HOW TO COMPLETE THIS TASK: Quote the material that follows word for word, omitting the pictures.

Extracted material

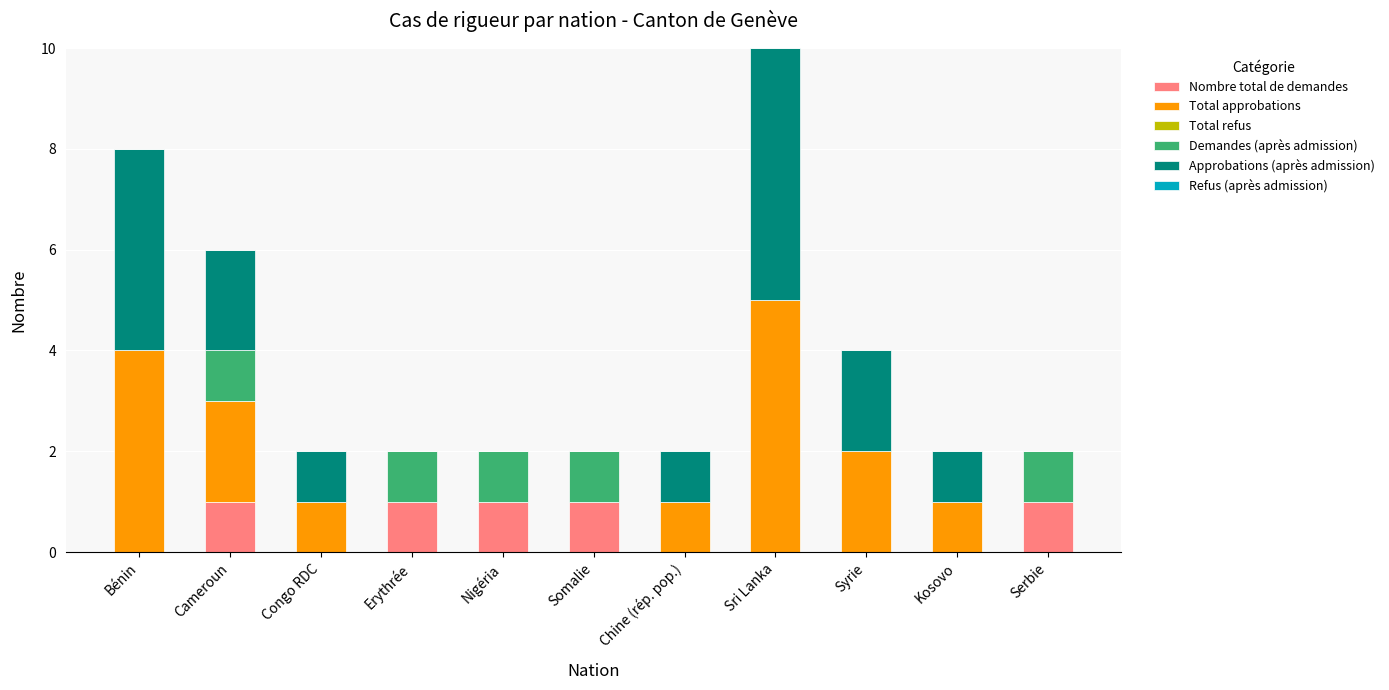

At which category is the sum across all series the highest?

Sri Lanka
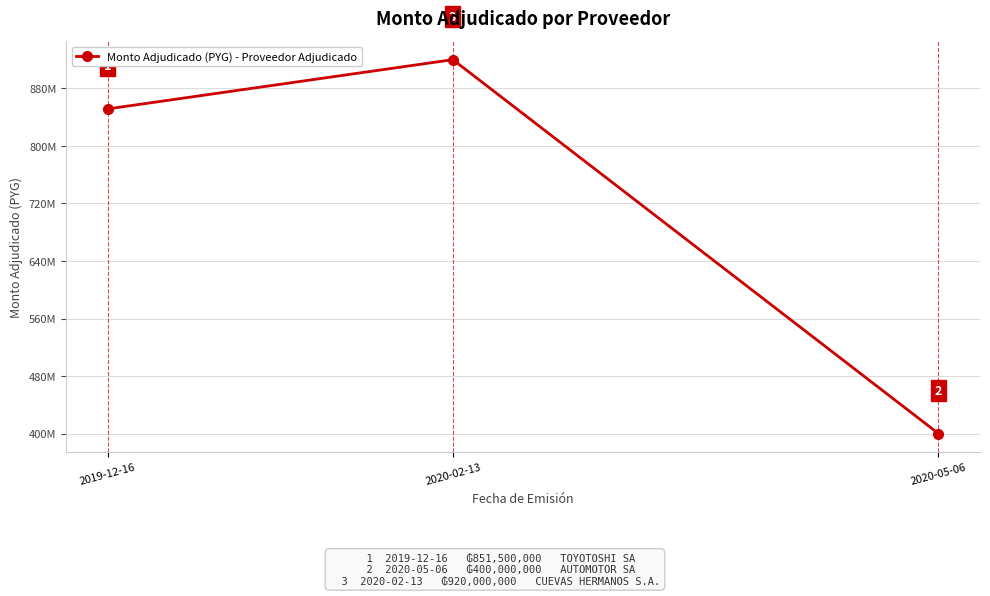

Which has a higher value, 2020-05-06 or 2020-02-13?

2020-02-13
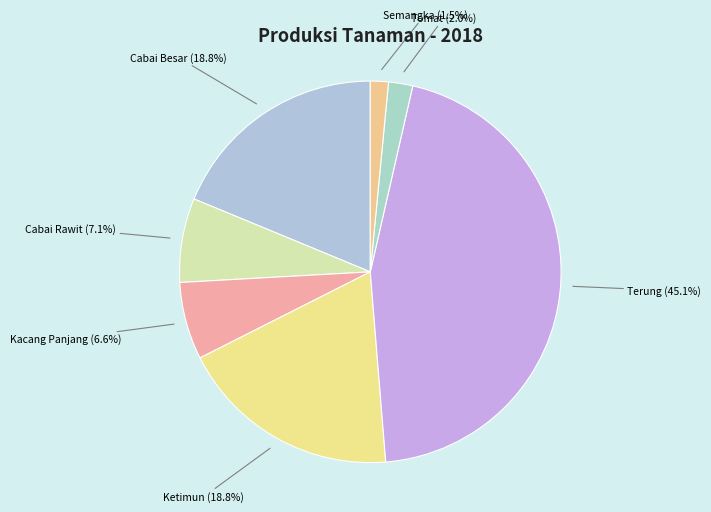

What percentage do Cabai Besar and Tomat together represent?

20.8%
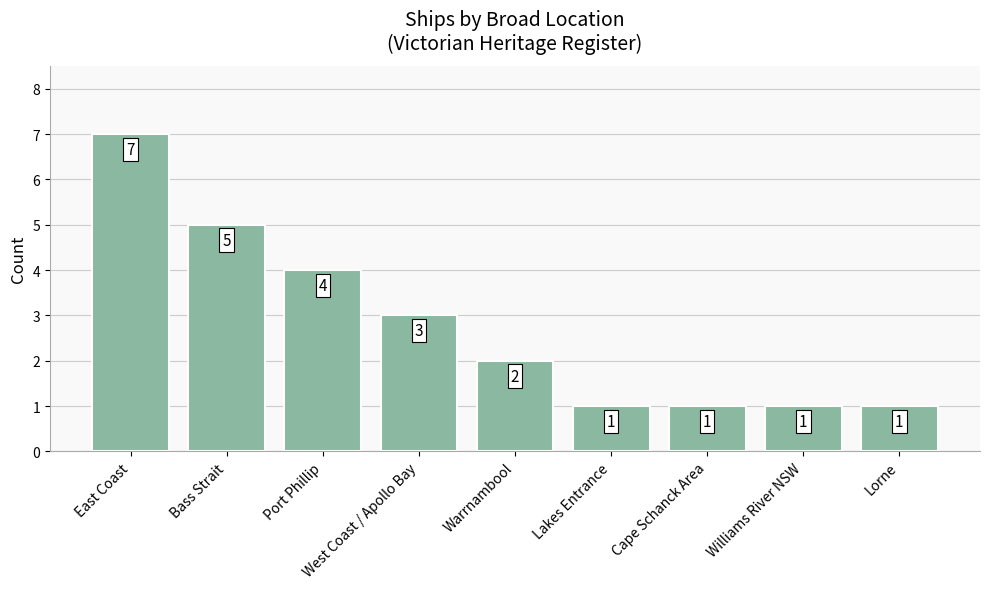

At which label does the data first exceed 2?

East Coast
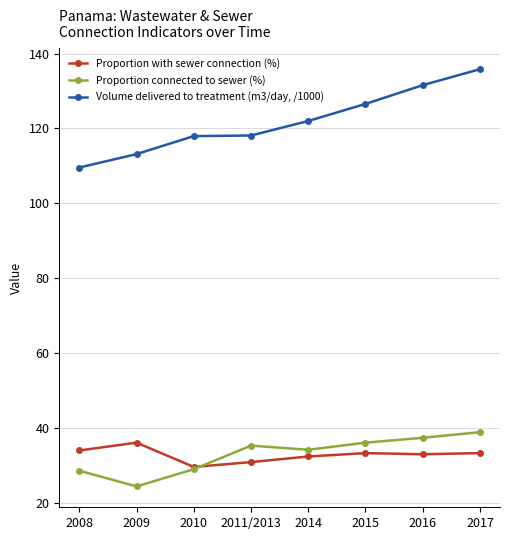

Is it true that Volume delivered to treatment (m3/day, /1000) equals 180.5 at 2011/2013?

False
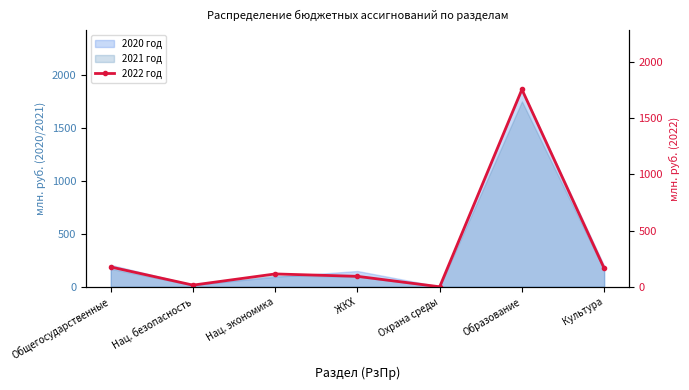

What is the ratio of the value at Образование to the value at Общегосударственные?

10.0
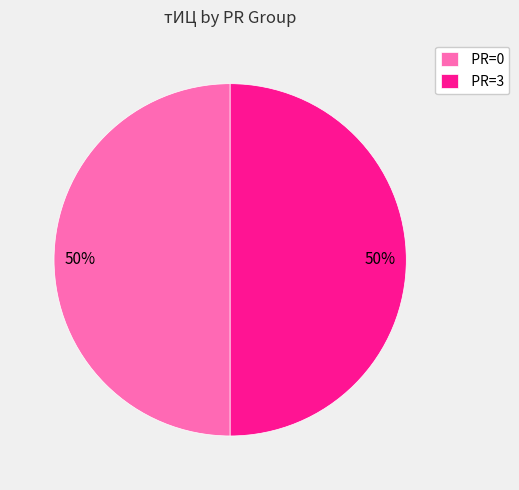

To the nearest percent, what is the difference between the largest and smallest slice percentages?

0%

SOLUTION TO THIS EXERCISE:
At which category is the sum across all series the highest?

Sri Lanka

Which has a higher value, 2020-05-06 or 2020-02-13?

2020-02-13

What percentage do Cabai Besar and Tomat together represent?

20.8%

At which label does the data first exceed 2?

East Coast

Is it true that Volume delivered to treatment (m3/day, /1000) equals 180.5 at 2011/2013?

False

What is the ratio of the value at Образование to the value at Общегосударственные?

10.0

To the nearest percent, what is the difference between the largest and smallest slice percentages?

0%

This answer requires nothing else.